Government & Politics

Sebelius: Uncertainty could undo Affordable Care Act without repeal

Before speaking at the Center for Practical Bioethics’ annual dinner Wednesday in Kansas City, former Kansas Gov. Kathleen Sebelius talked about how uncertainty could sink the Affordable Care Act without a formal repeal.
Before speaking at the Center for Practical Bioethics’ annual dinner Wednesday in Kansas City, former Kansas Gov. Kathleen Sebelius talked about how uncertainty could sink the Affordable Care Act without a formal repeal. along@kcstar.com

Former Kansas Gov. Kathleen Sebelius says that even if President Donald Trump and Republicans in Congress can’t repeal the Affordable Care Act, they can unravel the health insurance marketplace just by keeping people guessing.

Sebelius, a Democrat, was in charge of implementing the law commonly known as “Obamacare” when she served as secretary of the U.S. Department of Health and Human Services from 2009 to 2014.

She said uncertainty about whether the law will change and whether the Trump administration will continue to enforce it is already making insurers reconsider whether to offer federally subsidized plans to Americans who don’t get health insurance through an employer or the government.

“I think they can actually do a pretty good job collapsing the marketplace that now has 12.2 million people enrolled by just not clarifying what the rules are,” Sebelius said in an interview before she spoke Wednesday at the Center for Practical Bioethics’ annual dinner.

“Because no insurance company will enter a market where they really don’t know if they have customers, if they will be paid back the money that they have to front for the subsidies, if the rules that they understand and know about are going to stay in place.”

Insurers have to submit their initial premium rate requests for 2018 plans to state regulators in about two months.

It was already difficult for them to decide which states to sell plans in and how to set rates in new marketplaces with consumers who in some cases hadn’t been insured in years. It’s even harder in a regulatory environment that threatens to change almost daily.

Minnesota-based Medica started offering plans in Kansas this year. But Medica spokesman Greg Bury said the company was re-evaluating its offerings again Thursday following news that a competitor, Aetna, was pulling out of Iowa.

“We entered new markets with the intention of being a part of those markets for a long time to come,” Bury said. “That remains our goal. Given all the uncertainty right now, all we can say is that we are currently evaluating the situation and our options.”

One of Trump’s first moves as president was to issue an executive order instructing federal agencies to ease off on Affordable Care Act regulations.

After House Republicans failed to bring a repeal-and-replace vote to the floor last month, Trump said he hoped to get Democrats on board after the current health care law “explodes, which it will soon.”

But House Republicans have since restarted talks on replacing the Affordable Care Act.

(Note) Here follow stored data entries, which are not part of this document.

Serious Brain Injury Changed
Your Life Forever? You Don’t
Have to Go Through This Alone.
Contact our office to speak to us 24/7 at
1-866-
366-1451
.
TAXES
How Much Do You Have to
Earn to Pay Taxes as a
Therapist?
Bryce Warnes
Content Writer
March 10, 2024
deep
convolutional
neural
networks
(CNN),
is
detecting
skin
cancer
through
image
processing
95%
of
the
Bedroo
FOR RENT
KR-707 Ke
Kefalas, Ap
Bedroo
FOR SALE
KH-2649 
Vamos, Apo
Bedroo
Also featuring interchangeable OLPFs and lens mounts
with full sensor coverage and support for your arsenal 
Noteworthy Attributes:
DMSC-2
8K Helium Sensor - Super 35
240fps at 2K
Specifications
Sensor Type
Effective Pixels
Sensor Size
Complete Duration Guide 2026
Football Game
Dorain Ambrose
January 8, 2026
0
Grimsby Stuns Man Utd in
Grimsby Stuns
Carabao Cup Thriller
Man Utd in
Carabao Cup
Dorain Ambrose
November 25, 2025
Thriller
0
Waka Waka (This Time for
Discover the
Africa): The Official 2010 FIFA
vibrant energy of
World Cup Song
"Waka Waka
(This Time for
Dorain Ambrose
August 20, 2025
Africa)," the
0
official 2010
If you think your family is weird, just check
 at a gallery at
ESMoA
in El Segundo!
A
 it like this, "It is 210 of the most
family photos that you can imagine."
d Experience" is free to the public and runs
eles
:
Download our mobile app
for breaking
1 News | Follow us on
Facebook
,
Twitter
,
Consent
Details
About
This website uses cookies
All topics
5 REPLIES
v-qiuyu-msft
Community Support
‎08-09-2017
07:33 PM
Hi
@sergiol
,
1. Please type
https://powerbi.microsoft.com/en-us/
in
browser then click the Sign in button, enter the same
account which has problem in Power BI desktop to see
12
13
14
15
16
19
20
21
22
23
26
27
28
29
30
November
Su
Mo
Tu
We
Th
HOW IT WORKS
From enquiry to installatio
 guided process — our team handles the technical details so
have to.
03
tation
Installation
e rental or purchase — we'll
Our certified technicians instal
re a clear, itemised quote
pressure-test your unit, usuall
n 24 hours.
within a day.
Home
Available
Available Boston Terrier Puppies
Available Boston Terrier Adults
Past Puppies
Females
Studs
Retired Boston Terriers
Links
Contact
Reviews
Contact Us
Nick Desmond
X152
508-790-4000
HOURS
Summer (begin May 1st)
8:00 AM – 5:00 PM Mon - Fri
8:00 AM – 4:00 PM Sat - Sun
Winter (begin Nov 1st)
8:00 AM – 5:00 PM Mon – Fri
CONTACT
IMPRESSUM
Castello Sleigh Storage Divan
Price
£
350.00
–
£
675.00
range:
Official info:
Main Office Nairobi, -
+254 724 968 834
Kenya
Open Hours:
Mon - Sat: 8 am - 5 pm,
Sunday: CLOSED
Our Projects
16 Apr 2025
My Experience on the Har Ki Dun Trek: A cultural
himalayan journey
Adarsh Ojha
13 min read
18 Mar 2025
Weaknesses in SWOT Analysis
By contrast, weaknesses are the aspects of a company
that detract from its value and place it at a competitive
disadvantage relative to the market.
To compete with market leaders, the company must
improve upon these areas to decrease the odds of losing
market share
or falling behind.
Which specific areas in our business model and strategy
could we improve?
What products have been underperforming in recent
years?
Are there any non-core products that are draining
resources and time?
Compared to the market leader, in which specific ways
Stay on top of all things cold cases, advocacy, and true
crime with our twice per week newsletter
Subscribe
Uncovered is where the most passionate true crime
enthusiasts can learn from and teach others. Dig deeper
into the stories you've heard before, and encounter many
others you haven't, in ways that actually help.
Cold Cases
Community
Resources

House Speaker Paul Ryan, a Republican from Wisconsin, said on the NPR program “Indivisible” Wednesday night that the GOP is looking for a plan that lowers premiums and out-of-pocket costs while still protecting people with pre-existing conditions.

At a news conference Thursday morning, Ryan said Republican leaders will add a national “high-risk pool,” for people who are difficult to insure because of their medical needs, to the American Health Care Act that failed to get a vote.

“We have more work to do, and those conversations continue to take place, and they really show promise,” Ryan said. “But this amendment alone is real progress and will help us build momentum for delivering on our pledge to the country.”

Sebelius, also a former Kansas insurance commissioner, said that to provide certainty to the insurance market, major changes to current law should not go into effect until a date years in the future.

In the meantime, she said Trump and Congress should make it clear to insurers and customers that the federal subsidies will be paid, the penalty for Americans who don’t carry insurance will stay in place and the federal HealthCare.gov website will continue to operate.

Failure in any of those areas could make the marketplace explode, Sebelius said.

“They own this puzzle right now,” she said, “and the longer this uncertainty lasts, the more damage they can do to people who are relying on this for their health care.”